Staying on the Good PR front, Amazon’s hosting division (Amazon Web Services) had a major coup this week thanks to Mi5, Mi6 and The Department of Defence announcing it was in talks with the Bezos Baby as the new home of its data. Despite cries of foul play by the likes of the Daily Mail, the general media take is that, if we are honest, Amazon is one of very few companies who can offer the level of security, reliability and scale that our government departments need.

Another nice week for Amazon on the PR front.

Bad PR

Rishi Sunak

Hunting round for Bad PR and it is tempting to mention The Hut Group for its latest attempt to solve the analyst call cock-up that happened, and I wrote about, a few weeks ago, but Dishy Rishi takes the main spot this week.

As is this government’s seeming wont with regards to policy-creation, it drip fed the Budget ahead of schedule, via leaks, to try and understand the public reaction and make necessary tweaks before the actual announcement time and date.
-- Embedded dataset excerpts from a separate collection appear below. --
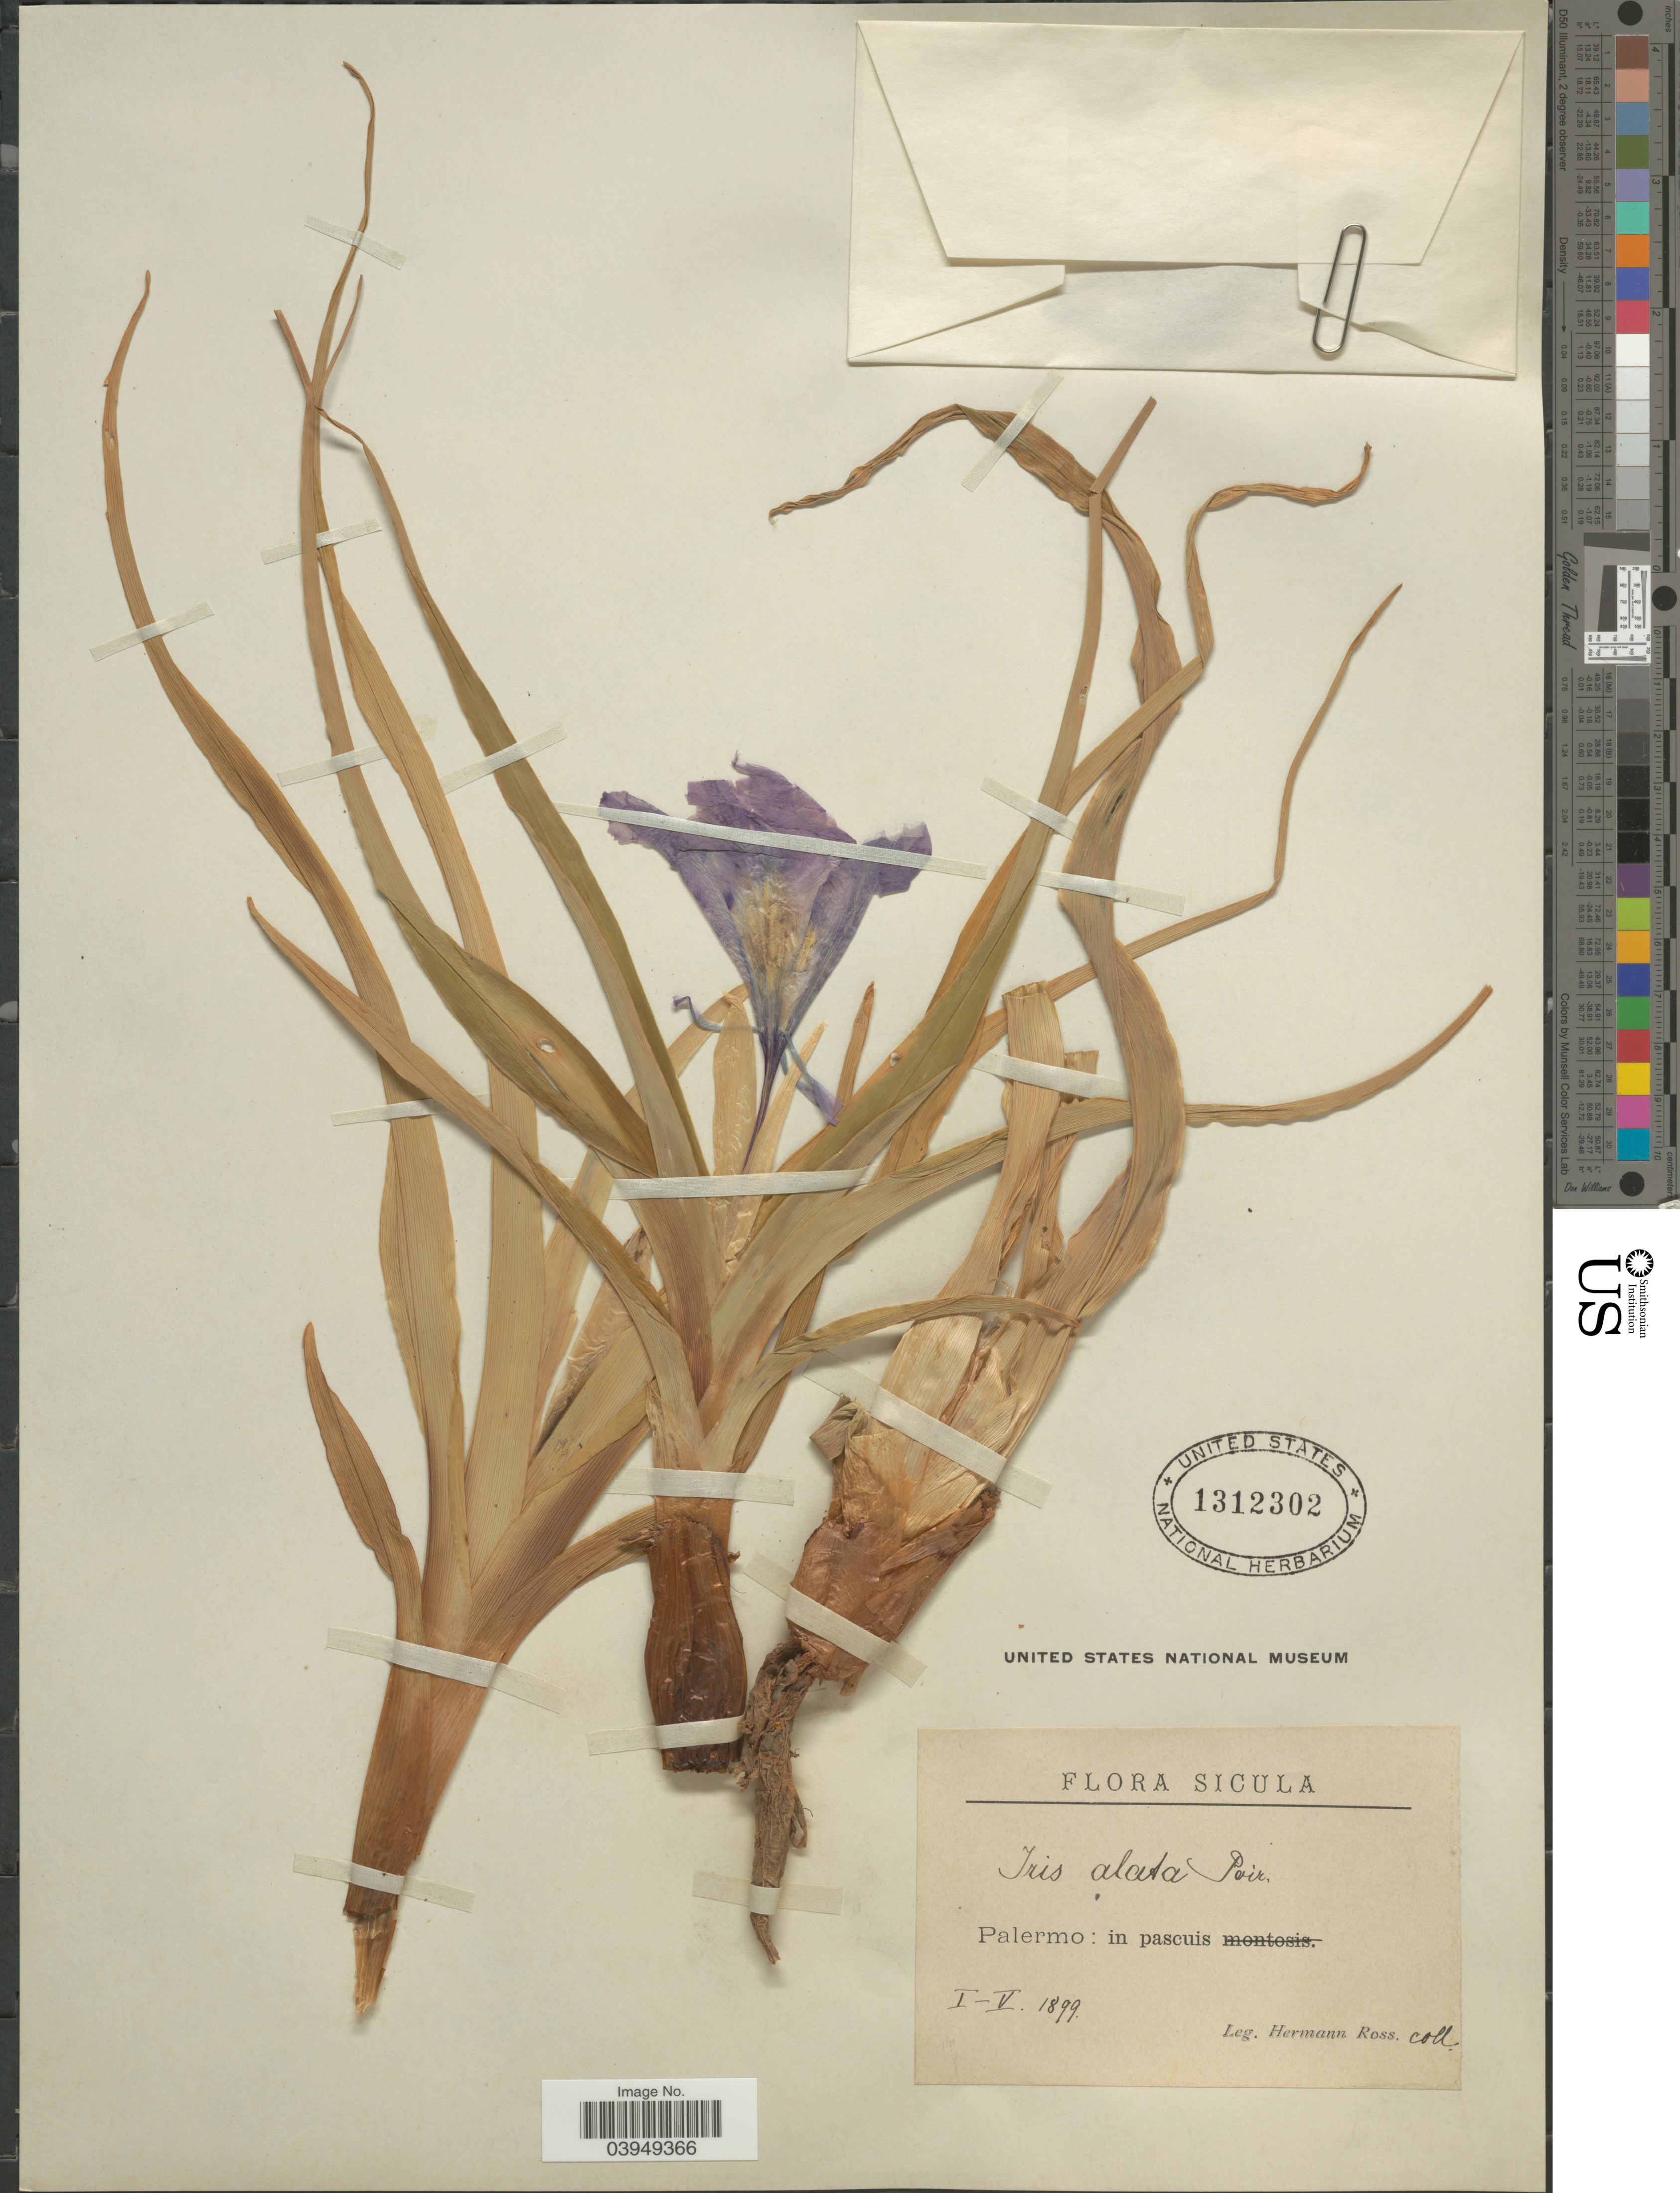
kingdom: Plantae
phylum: Tracheophyta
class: Liliopsida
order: Asparagales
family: Iridaceae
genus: Iris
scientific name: Iris alata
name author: Poir.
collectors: H. Ross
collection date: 1899-01/1899-05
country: Italy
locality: Sicula. Palermo: in pascuis.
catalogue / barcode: US 1312302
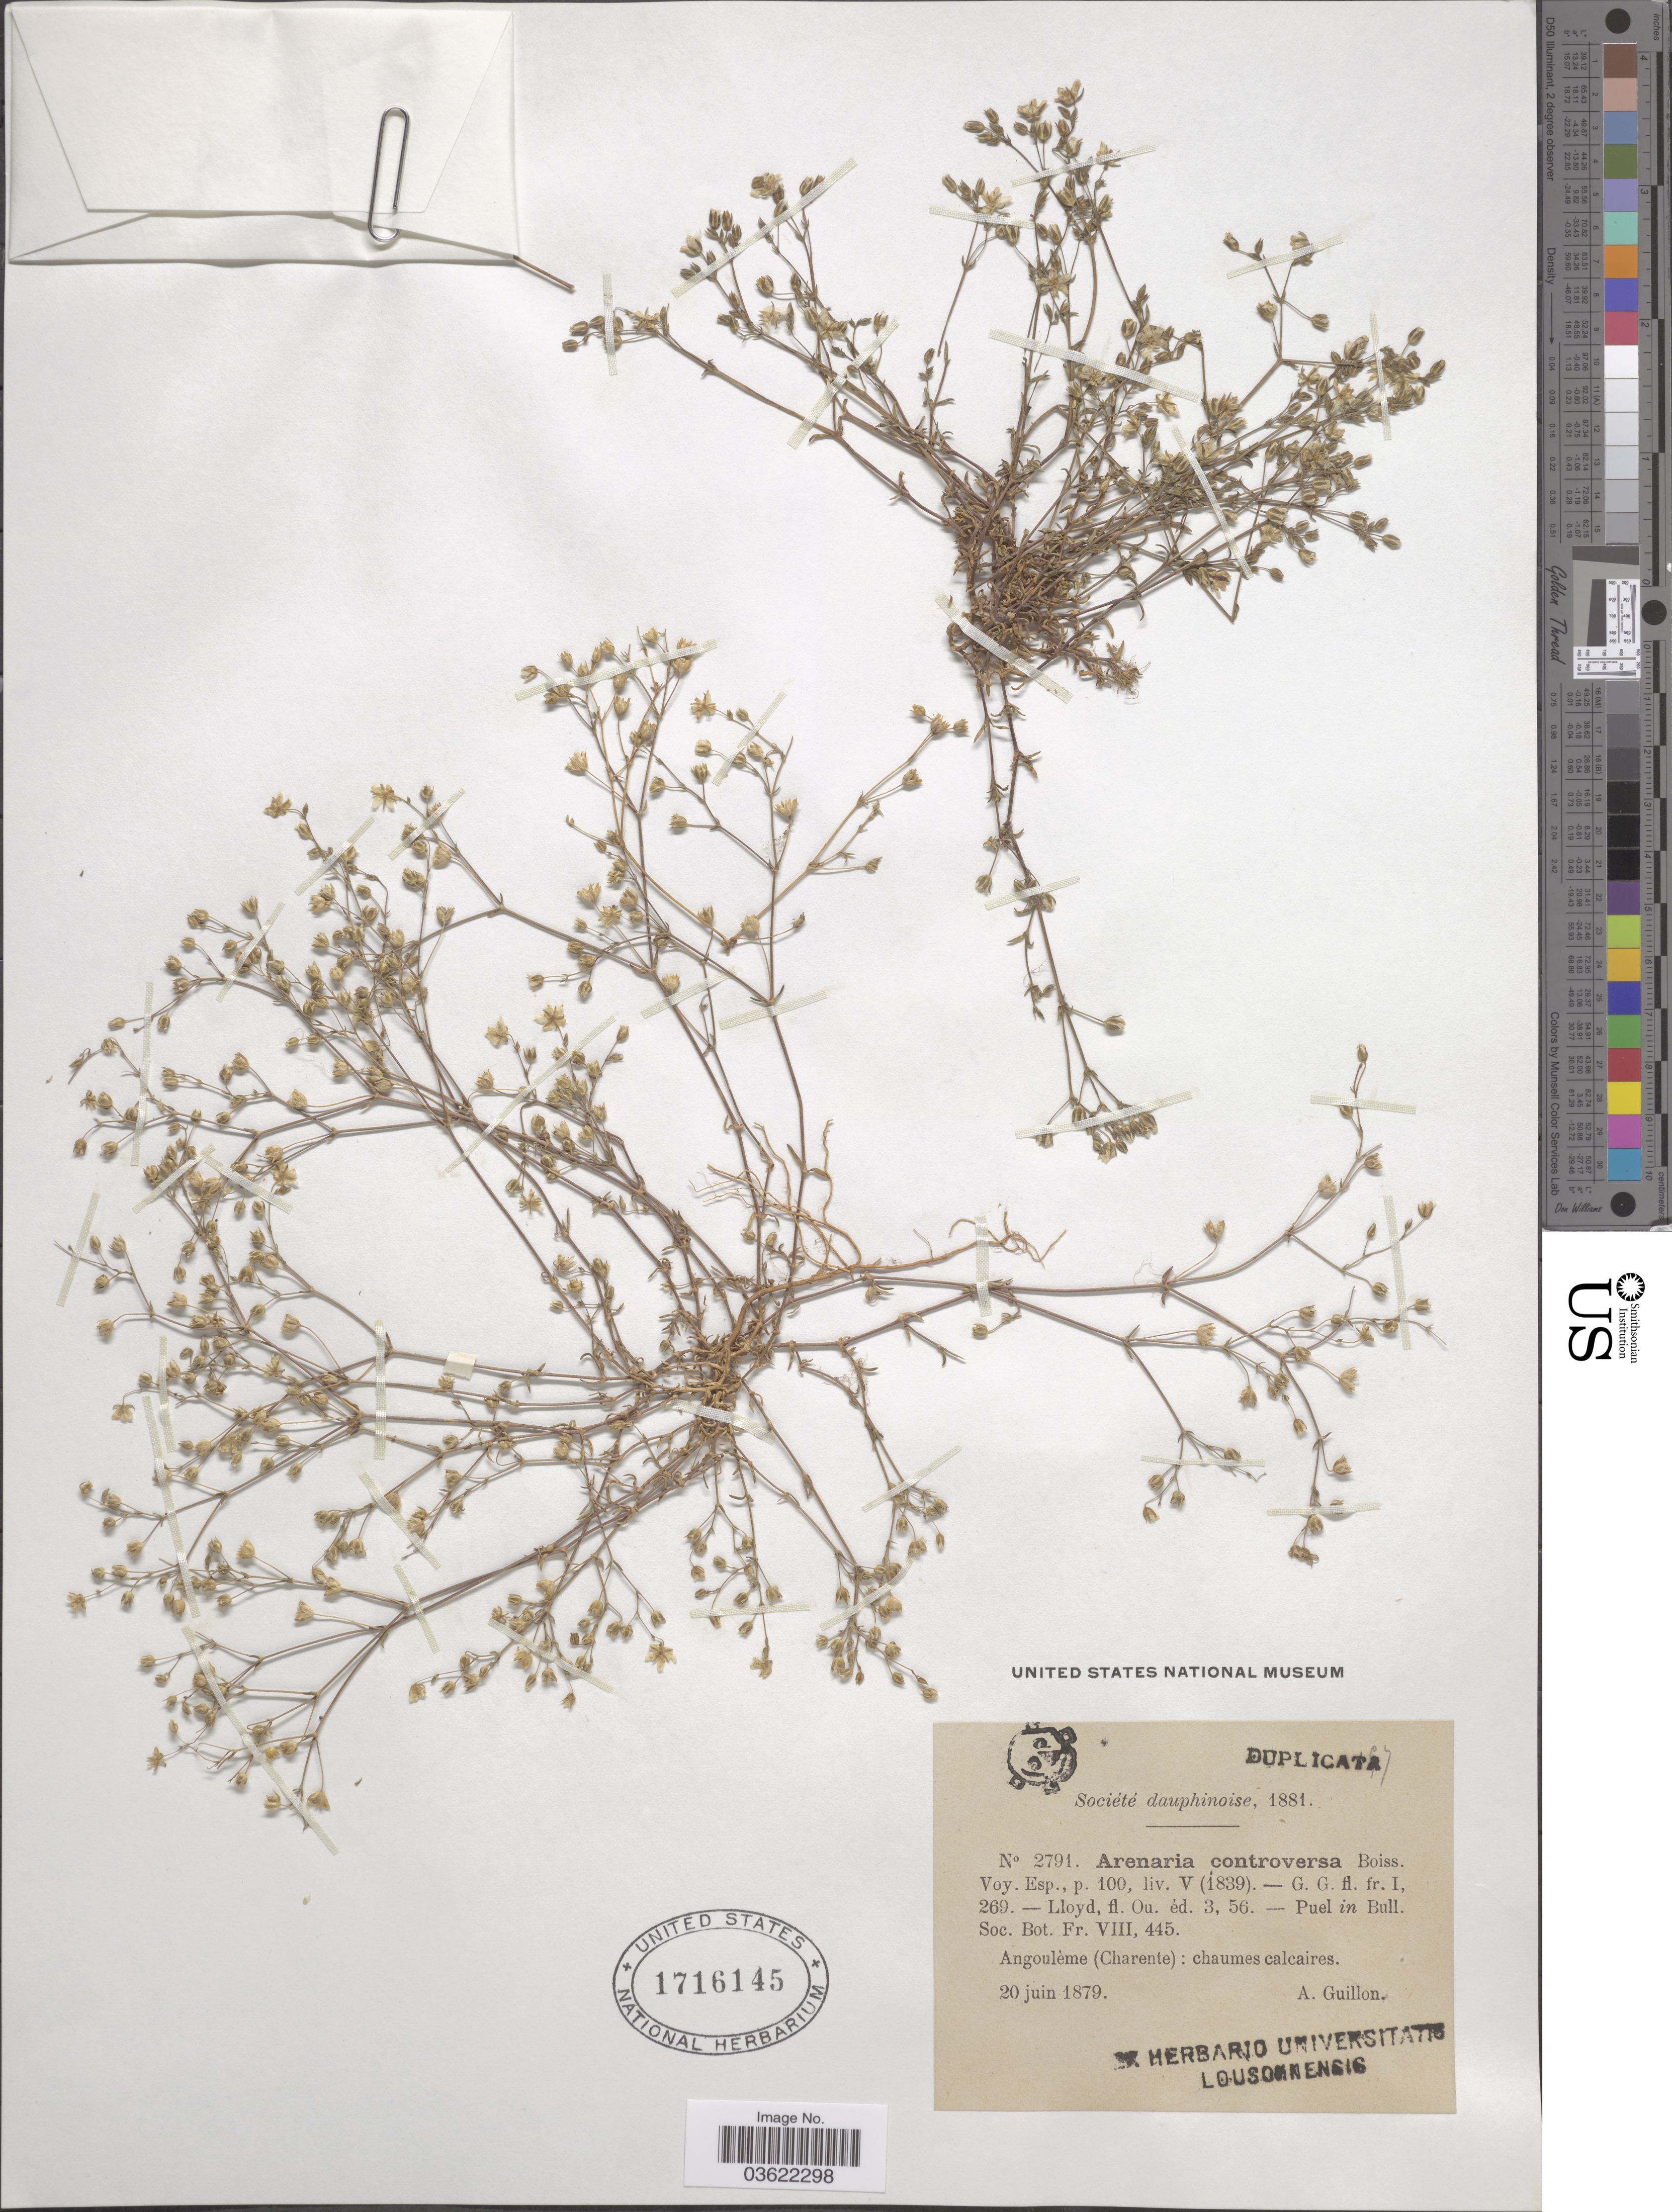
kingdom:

The speaker of the house, Lindsay Hoyle, has not had it though and delivered a Code-Red bollocking to the Tories. Hoyle highlighted how previous chancellors would have been forced to resign for revealing details of the Budget ahead of schedule. Indeed, it turns out that a former chancellor was forced to resign in 1947 for revealing tax change information to a reporter.

If such resignations were to happen for leaking in today’s day and age, we would have little if any politicians left. Perish the thought!